Exercises to complete:
[a] In the article on Japan's women's goalball team, who coached the team at the 2012 London Paralympics?
[b] Give every athlete the article on Japan's women's goalball team names for the 2008 Beijing Paralympics.
[c] Resume the article on Japan's women's goalball team where it stops.

Japan women's national goalball team is the women's national team of Japan.  Goalball is a team sport designed specifically for athletes with a vision impairment.  Its women's team has internationally completed including at the IBSA World Goalball Championships and the Paralympic Games.

Paralympic Games

2004 Athens 

At the 2004 Summer Paralympics in Athens, Greece, the team finished third.

2008 Beijing 

The team competed in 2008 Summer Paralympics, from 6 to 17 September 2008, in the Beijing Institute of Technology Gymnasium 'bat wing' arena, Beijing, China.  The team ranked seventh of eight in the round-robin stage, ahead of Germany.

Athletes were Akiko Adachi, Mieko Kato, Masae Komiya, Yuki Naoi, Tomoe Takada, and Rie Urata.

2012 London 

The team beat Sweden in the semi-finals which went into sudden death extra-throws, then took gold in the 2012 Summer Paralympics in London, England with a victory over China.  The Japanese women's goalball team included Masae Komiya, Rie Urata, and Akiko Adachi, led by coach Naoki Eguro.  Haruka Wakasugi was the youngest player.

Group C

Quarter-final

Semi-final

Final

2016 Rio 

Athletes for the 2016 Summer Paralympics in Rio de Janeiro, Brazil were Akiko Adachi, Eiko Kakehata, Masae Komiya, Yuki Tenma, Rie Urata, and Haruka Wakasugi, with escort Emi Kato, assistant coach Sayaka Sugiyama, and head coach Kyoichi Ichikawa.

Japan also lodged an unsuccessful protest with the International Blind Sports Federation regarding the late attendance of the Algeria team with a concern that they were disadvantaged compared to other teams.

Quarter-final

2020 Tokyo 

As the host nation, the team gets to compete in the 2020 Summer Paralympics, with competition from Wednesday 25 August to finals on Friday 3 September 2021, in the Makuhari Messe arena, Chiba, Tokyo, Japan.

Paralympian athletes (women's team): Norika Hagiwara (B3), Eiko Kakehata (B2), Rieko Takahashi (B1), Yuki Temma (B1), Rie Urata (B1), and Haruka Wakasugi (B1).

Data excerpts:
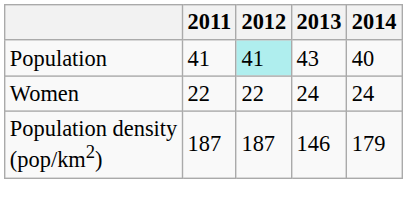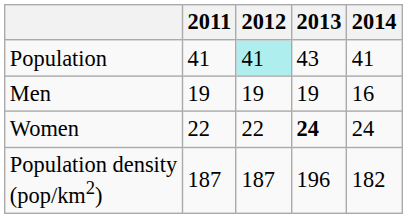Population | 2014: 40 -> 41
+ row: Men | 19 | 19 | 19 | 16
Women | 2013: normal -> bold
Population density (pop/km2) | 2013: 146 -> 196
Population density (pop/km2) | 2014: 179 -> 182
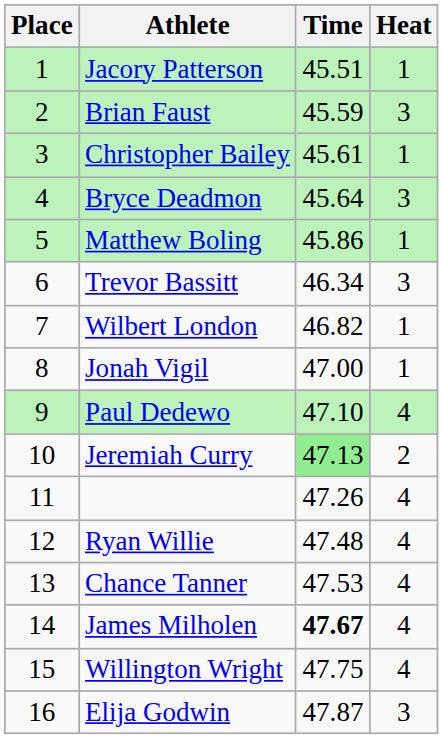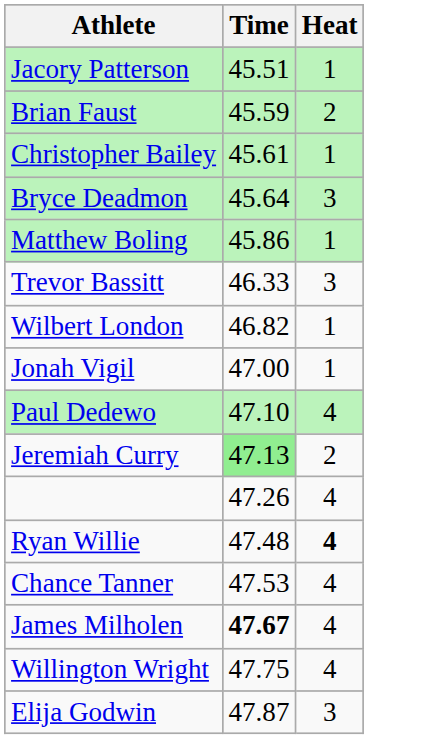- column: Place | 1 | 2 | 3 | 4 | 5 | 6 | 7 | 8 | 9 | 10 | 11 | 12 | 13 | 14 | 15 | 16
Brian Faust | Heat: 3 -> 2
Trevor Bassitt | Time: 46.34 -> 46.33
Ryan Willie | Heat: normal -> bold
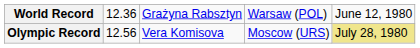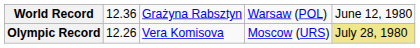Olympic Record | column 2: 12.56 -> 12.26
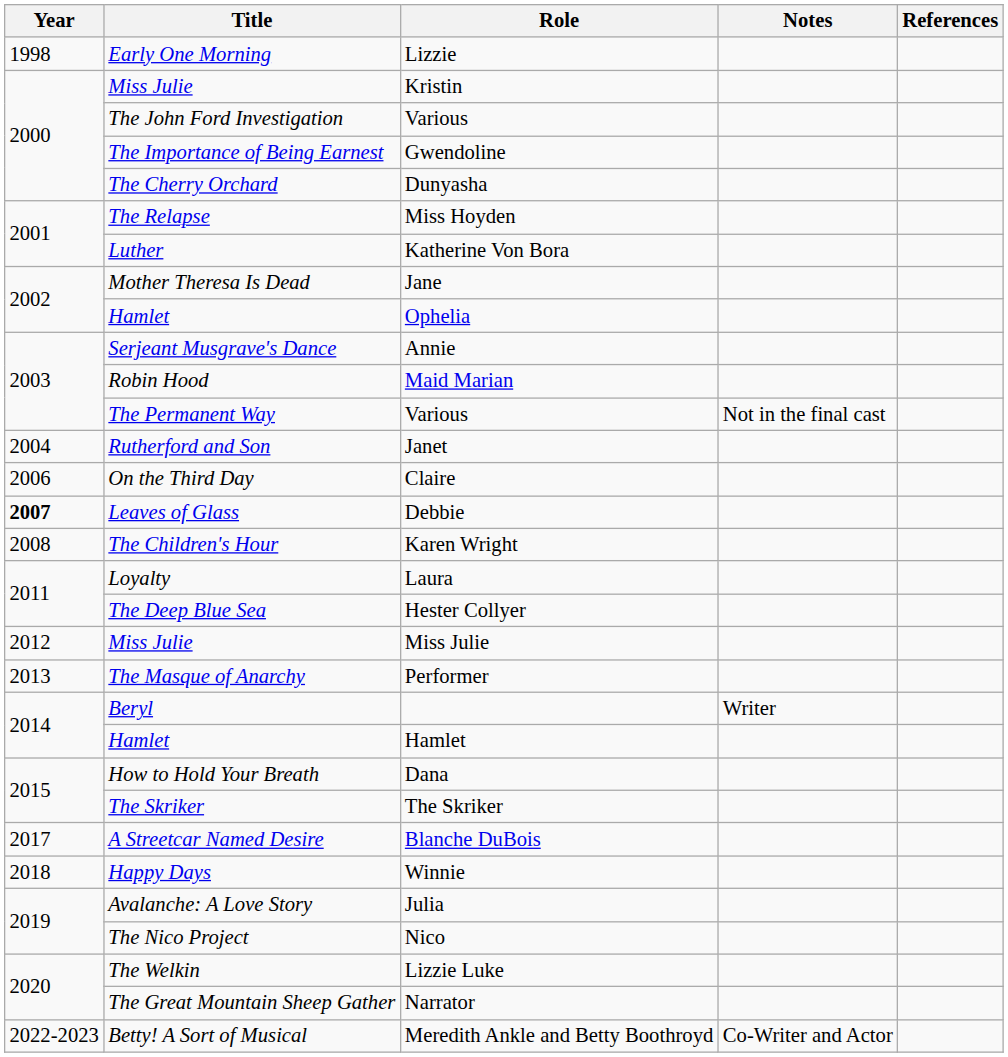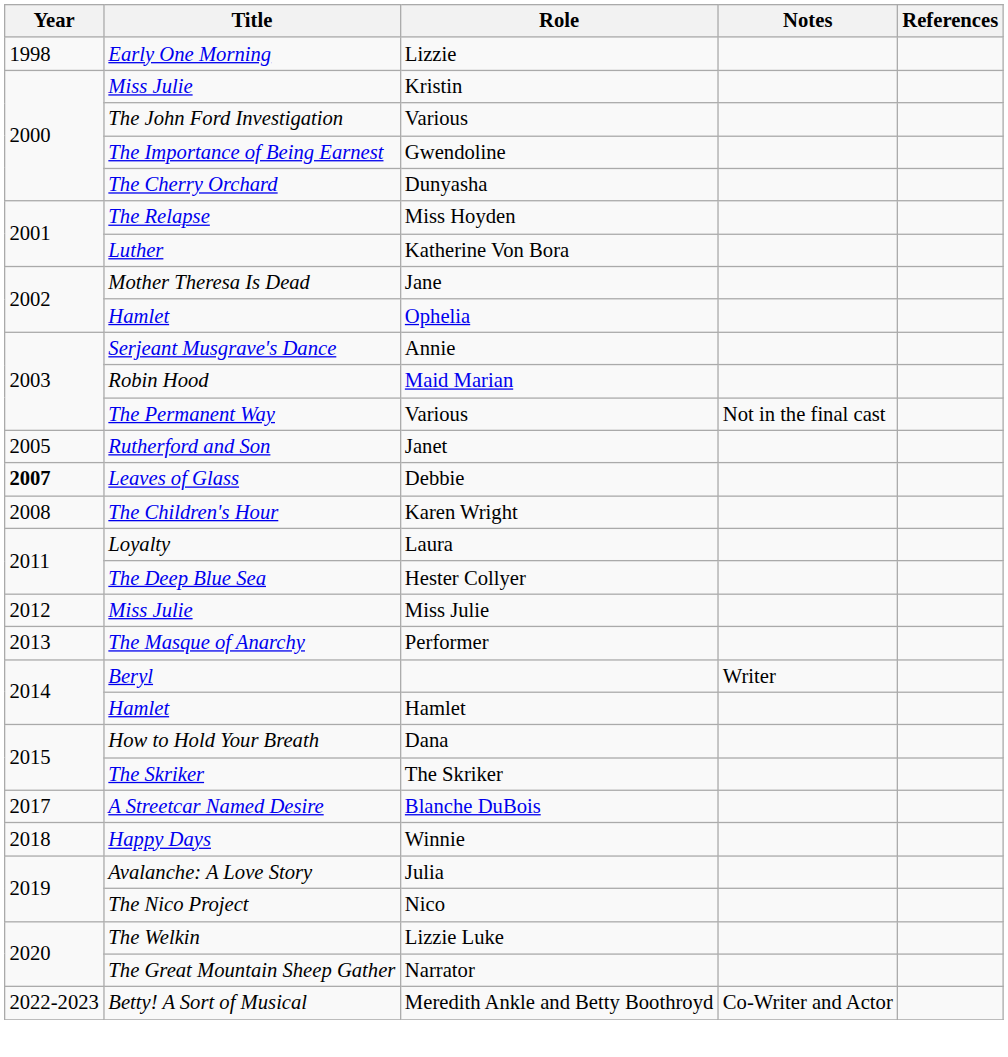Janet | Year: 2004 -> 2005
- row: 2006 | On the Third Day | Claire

Results by task:
[a] Naoki Eguro

[b] Akiko Adachi, Mieko Kato, Masae Komiya, Yuki Naoi, Tomoe Takada, and Rie Urata

[c]
Round-robin

World Championships

2002 Rio de Janeiro 

The 2002 IBSA World Goalball Championships were held in Rio de Janeiro, Brazil.  The team was one of ten teams participating, and their first World Championships.  They finished ninth overall.

2014 Espoo 

They improved their ranking in the 2014 Championships in Espoo, Finland, but losing to Turkey to get fourth place.

2018 Malmö 

The team competed in the 2018 World Championships from 3 to 8 June 2018, in Malmö, Sweden.  They placed third in Pool C, losing to Canada in the quarter-finals, 2:3; and were fifth in the overall final standings.

2022 Matosinhos 

The team competed in the 2022 World Championships from 7 to 16 December 2022, at the Centro de Desportos e Congressos de Matosinhos, Portugal.  There were sixteen men's and sixteen women's teams.  They placed second in Pool B, and fifth in final standings.

IBSA World Games 

The 2003 IBSA World Games were held in Quebec City, Canada with 10 teams competing.  The first stage was pool play with 5 teams per pool and the top two teams in each pool advancing to the next round.  The team made it out of the round robin round.  Japan finished third after winning the bronze medal game.

The 2007 IBSA World Championships and Games were held in Brazil.  The women's goalball competition included thirteen teams, including this one.  The competition was a 2008 Summer Paralympics qualifying event. Masae Komia was sixth in the competition in scoring with 17 points.

Regional championships 

The team competed in  IBSA Asia goalball region, and from January 2010 became part of the IBSA Asia-Pacific goalball competition region.

2013 Beijing  

The team competed in the 2013 IBSA Asia Pacific Goalball Regional Championships, from 11 to 16 November 2013, in Beijing, China.  Of the four women's teams (Australia, China, Iran, Japan), Japan lost to China in the finals to take silver, 3:0, that went into overtime and then extra throws.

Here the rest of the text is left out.